# [WORK TO BE COMPLETED]
Would you set down each line of the data below exactly?

Source data
******************************

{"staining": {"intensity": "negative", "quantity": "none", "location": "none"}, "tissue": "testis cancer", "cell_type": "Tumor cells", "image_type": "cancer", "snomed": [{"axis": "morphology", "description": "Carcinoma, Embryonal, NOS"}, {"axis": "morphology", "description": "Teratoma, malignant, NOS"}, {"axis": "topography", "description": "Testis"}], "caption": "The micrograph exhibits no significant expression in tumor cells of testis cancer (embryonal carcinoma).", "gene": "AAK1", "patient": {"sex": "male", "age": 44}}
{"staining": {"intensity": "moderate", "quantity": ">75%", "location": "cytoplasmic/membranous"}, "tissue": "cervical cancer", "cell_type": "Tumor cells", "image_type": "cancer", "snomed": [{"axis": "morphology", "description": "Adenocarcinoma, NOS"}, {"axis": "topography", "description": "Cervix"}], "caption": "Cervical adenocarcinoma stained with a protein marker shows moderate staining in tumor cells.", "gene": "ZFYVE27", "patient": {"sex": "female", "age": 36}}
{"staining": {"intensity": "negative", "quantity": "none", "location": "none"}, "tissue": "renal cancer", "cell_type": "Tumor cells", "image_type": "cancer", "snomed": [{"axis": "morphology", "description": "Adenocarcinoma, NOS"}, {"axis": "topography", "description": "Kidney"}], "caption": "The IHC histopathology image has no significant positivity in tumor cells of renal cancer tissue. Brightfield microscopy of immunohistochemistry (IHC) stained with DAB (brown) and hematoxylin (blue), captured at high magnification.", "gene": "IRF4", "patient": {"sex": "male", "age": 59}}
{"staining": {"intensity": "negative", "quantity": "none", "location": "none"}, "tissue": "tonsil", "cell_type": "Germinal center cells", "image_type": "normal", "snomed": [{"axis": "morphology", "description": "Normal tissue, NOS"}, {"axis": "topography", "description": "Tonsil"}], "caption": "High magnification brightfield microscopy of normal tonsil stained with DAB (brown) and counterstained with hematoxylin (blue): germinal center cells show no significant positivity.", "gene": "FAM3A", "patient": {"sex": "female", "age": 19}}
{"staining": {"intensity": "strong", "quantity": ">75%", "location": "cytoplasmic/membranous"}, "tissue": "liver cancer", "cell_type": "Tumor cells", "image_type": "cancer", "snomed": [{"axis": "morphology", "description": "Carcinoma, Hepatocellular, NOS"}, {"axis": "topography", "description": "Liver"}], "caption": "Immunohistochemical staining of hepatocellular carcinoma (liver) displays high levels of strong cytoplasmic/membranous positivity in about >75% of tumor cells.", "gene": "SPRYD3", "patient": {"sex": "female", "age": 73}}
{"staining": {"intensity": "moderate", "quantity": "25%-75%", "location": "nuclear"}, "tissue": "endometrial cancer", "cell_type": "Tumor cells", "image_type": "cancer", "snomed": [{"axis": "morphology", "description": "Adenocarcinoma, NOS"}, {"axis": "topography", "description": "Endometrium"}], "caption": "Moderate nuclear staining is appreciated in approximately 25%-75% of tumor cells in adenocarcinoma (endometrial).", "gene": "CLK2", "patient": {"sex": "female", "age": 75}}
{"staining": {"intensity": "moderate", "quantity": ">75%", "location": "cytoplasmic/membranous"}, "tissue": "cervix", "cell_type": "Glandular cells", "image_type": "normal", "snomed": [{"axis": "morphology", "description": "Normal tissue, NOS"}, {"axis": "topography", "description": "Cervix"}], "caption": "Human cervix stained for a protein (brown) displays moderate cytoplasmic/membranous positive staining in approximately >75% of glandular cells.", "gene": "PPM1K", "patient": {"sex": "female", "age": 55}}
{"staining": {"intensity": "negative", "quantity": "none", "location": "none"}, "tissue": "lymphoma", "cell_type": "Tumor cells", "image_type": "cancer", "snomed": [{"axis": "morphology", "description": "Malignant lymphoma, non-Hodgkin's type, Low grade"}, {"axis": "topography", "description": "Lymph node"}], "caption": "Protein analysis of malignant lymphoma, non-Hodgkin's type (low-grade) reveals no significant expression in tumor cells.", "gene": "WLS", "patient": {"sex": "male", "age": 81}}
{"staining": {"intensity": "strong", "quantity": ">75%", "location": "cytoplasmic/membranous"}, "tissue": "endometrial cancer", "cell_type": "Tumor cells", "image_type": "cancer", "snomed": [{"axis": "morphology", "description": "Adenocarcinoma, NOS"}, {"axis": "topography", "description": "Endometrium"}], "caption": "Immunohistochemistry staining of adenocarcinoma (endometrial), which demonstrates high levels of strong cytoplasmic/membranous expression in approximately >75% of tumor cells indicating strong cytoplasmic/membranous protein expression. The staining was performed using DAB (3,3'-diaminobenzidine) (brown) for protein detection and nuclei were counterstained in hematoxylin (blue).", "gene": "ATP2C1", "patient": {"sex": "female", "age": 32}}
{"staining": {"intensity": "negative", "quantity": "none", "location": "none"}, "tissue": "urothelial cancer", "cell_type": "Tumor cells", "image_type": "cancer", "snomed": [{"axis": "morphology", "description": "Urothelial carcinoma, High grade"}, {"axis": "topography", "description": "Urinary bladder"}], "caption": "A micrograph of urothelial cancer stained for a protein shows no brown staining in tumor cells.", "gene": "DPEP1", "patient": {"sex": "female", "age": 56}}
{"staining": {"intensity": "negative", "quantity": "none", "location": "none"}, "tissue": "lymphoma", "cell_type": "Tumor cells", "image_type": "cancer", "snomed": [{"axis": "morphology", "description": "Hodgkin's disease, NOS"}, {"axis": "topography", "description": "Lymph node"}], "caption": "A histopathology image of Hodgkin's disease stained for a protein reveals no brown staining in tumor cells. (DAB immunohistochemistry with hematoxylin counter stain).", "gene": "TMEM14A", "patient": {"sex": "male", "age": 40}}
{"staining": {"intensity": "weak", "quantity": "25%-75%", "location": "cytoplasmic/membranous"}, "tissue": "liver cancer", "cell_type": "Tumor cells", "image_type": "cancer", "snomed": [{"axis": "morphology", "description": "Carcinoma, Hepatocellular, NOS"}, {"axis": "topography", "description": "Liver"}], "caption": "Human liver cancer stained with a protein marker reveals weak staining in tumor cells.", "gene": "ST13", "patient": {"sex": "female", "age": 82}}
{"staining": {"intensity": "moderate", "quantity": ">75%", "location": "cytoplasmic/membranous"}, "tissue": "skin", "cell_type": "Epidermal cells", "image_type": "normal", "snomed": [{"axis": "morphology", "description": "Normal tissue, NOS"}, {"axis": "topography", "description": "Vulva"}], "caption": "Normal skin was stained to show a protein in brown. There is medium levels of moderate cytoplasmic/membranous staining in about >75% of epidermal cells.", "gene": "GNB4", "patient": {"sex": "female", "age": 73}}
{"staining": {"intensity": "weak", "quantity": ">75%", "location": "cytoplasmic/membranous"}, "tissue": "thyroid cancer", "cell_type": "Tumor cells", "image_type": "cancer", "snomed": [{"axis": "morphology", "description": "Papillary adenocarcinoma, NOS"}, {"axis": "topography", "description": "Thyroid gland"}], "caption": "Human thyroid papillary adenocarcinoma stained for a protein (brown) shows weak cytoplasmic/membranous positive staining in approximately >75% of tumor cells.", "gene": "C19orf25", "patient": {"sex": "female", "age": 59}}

******************************

# [SOLUTION FOR THIS PROBLEM]
{"staining": {"intensity": "negative", "quantity": "none", "location": "none"}, "tissue": "testis cancer", "cell_type": "Tumor cells", "image_type": "cancer", "snomed": [{"axis": "morphology", "description": "Carcinoma, Embryonal, NOS"}, {"axis": "morphology", "description": "Teratoma, malignant, NOS"}, {"axis": "topography", "description": "Testis"}], "caption": "The micrograph exhibits no significant expression in tumor cells of testis cancer (embryonal carcinoma).", "gene": "AAK1", "patient": {"sex": "male", "age": 44}}
{"staining": {"intensity": "moderate", "quantity": ">75%", "location": "cytoplasmic/membranous"}, "tissue": "cervical cancer", "cell_type": "Tumor cells", "image_type": "cancer", "snomed": [{"axis": "morphology", "description": "Adenocarcinoma, NOS"}, {"axis": "topography", "description": "Cervix"}], "caption": "Cervical adenocarcinoma stained with a protein marker shows moderate staining in tumor cells.", "gene": "ZFYVE27", "patient": {"sex": "female", "age": 36}}
{"staining": {"intensity": "negative", "quantity": "none", "location": "none"}, "tissue": "renal cancer", "cell_type": "Tumor cells", "image_type": "cancer", "snomed": [{"axis": "morphology", "description": "Adenocarcinoma, NOS"}, {"axis": "topography", "description": "Kidney"}], "caption": "The IHC histopathology image has no significant positivity in tumor cells of renal cancer tissue. Brightfield microscopy of immunohistochemistry (IHC) stained with DAB (brown) and hematoxylin (blue), captured at high magnification.", "gene": "IRF4", "patient": {"sex": "male", "age": 59}}
{"staining": {"intensity": "negative", "quantity": "none", "location": "none"}, "tissue": "tonsil", "cell_type": "Germinal center cells", "image_type": "normal", "snomed": [{"axis": "morphology", "description": "Normal tissue, NOS"}, {"axis": "topography", "description": "Tonsil"}], "caption": "High magnification brightfield microscopy of normal tonsil stained with DAB (brown) and counterstained with hematoxylin (blue): germinal center cells show no significant positivity.", "gene": "FAM3A", "patient": {"sex": "female", "age": 19}}
{"staining": {"intensity": "strong", "quantity": ">75%", "location": "cytoplasmic/membranous"}, "tissue": "liver cancer", "cell_type": "Tumor cells", "image_type": "cancer", "snomed": [{"axis": "morphology", "description": "Carcinoma, Hepatocellular, NOS"}, {"axis": "topography", "description": "Liver"}], "caption": "Immunohistochemical staining of hepatocellular carcinoma (liver) displays high levels of strong cytoplasmic/membranous positivity in about >75% of tumor cells.", "gene": "SPRYD3", "patient": {"sex": "female", "age": 73}}
{"staining": {"intensity": "moderate", "quantity": "25%-75%", "location": "nuclear"}, "tissue": "endometrial cancer", "cell_type": "Tumor cells", "image_type": "cancer", "snomed": [{"axis": "morphology", "description": "Adenocarcinoma, NOS"}, {"axis": "topography", "description": "Endometrium"}], "caption": "Moderate nuclear staining is appreciated in approximately 25%-75% of tumor cells in adenocarcinoma (endometrial).", "gene": "CLK2", "patient": {"sex": "female", "age": 75}}
{"staining": {"intensity": "moderate", "quantity": ">75%", "location": "cytoplasmic/membranous"}, "tissue": "cervix", "cell_type": "Glandular cells", "image_type": "normal", "snomed": [{"axis": "morphology", "description": "Normal tissue, NOS"}, {"axis": "topography", "description": "Cervix"}], "caption": "Human cervix stained for a protein (brown) displays moderate cytoplasmic/membranous positive staining in approximately >75% of glandular cells.", "gene": "PPM1K", "patient": {"sex": "female", "age": 55}}
{"staining": {"intensity": "negative", "quantity": "none", "location": "none"}, "tissue": "lymphoma", "cell_type": "Tumor cells", "image_type": "cancer", "snomed": [{"axis": "morphology", "description": "Malignant lymphoma, non-Hodgkin's type, Low grade"}, {"axis": "topography", "description": "Lymph node"}], "caption": "Protein analysis of malignant lymphoma, non-Hodgkin's type (low-grade) reveals no significant expression in tumor cells.", "gene": "WLS", "patient": {"sex": "male", "age": 81}}
{"staining": {"intensity": "strong", "quantity": ">75%", "location": "cytoplasmic/membranous"}, "tissue": "endometrial cancer", "cell_type": "Tumor cells", "image_type": "cancer", "snomed": [{"axis": "morphology", "description": "Adenocarcinoma, NOS"}, {"axis": "topography", "description": "Endometrium"}], "caption": "Immunohistochemistry staining of adenocarcinoma (endometrial), which demonstrates high levels of strong cytoplasmic/membranous expression in approximately >75% of tumor cells indicating strong cytoplasmic/membranous protein expression. The staining was performed using DAB (3,3'-diaminobenzidine) (brown) for protein detection and nuclei were counterstained in hematoxylin (blue).", "gene": "ATP2C1", "patient": {"sex": "female", "age": 32}}
{"staining": {"intensity": "negative", "quantity": "none", "location": "none"}, "tissue": "urothelial cancer", "cell_type": "Tumor cells", "image_type": "cancer", "snomed": [{"axis": "morphology", "description": "Urothelial carcinoma, High grade"}, {"axis": "topography", "description": "Urinary bladder"}], "caption": "A micrograph of urothelial cancer stained for a protein shows no brown staining in tumor cells.", "gene": "DPEP1", "patient": {"sex": "female", "age": 56}}
{"staining": {"intensity": "negative", "quantity": "none", "location": "none"}, "tissue": "lymphoma", "cell_type": "Tumor cells", "image_type": "cancer", "snomed": [{"axis": "morphology", "description": "Hodgkin's disease, NOS"}, {"axis": "topography", "description": "Lymph node"}], "caption": "A histopathology image of Hodgkin's disease stained for a protein reveals no brown staining in tumor cells. (DAB immunohistochemistry with hematoxylin counter stain).", "gene": "TMEM14A", "patient": {"sex": "male", "age": 40}}
{"staining": {"intensity": "weak", "quantity": "25%-75%", "location": "cytoplasmic/membranous"}, "tissue": "liver cancer", "cell_type": "Tumor cells", "image_type": "cancer", "snomed": [{"axis": "morphology", "description": "Carcinoma, Hepatocellular, NOS"}, {"axis": "topography", "description": "Liver"}], "caption": "Human liver cancer stained with a protein marker reveals weak staining in tumor cells.", "gene": "ST13", "patient": {"sex": "female", "age": 82}}
{"staining": {"intensity": "moderate", "quantity": ">75%", "location": "cytoplasmic/membranous"}, "tissue": "skin", "cell_type": "Epidermal cells", "image_type": "normal", "snomed": [{"axis": "morphology", "description": "Normal tissue, NOS"}, {"axis": "topography", "description": "Vulva"}], "caption": "Normal skin was stained to show a protein in brown. There is medium levels of moderate cytoplasmic/membranous staining in about >75% of epidermal cells.", "gene": "GNB4", "patient": {"sex": "female", "age": 73}}
{"staining": {"intensity": "weak", "quantity": ">75%", "location": "cytoplasmic/membranous"}, "tissue": "thyroid cancer", "cell_type": "Tumor cells", "image_type": "cancer", "snomed": [{"axis": "morphology", "description": "Papillary adenocarcinoma, NOS"}, {"axis": "topography", "description": "Thyroid gland"}], "caption": "Human thyroid papillary adenocarcinoma stained for a protein (brown) shows weak cytoplasmic/membranous positive staining in approximately >75% of tumor cells.", "gene": "C19orf25", "patient": {"sex": "female", "age": 59}}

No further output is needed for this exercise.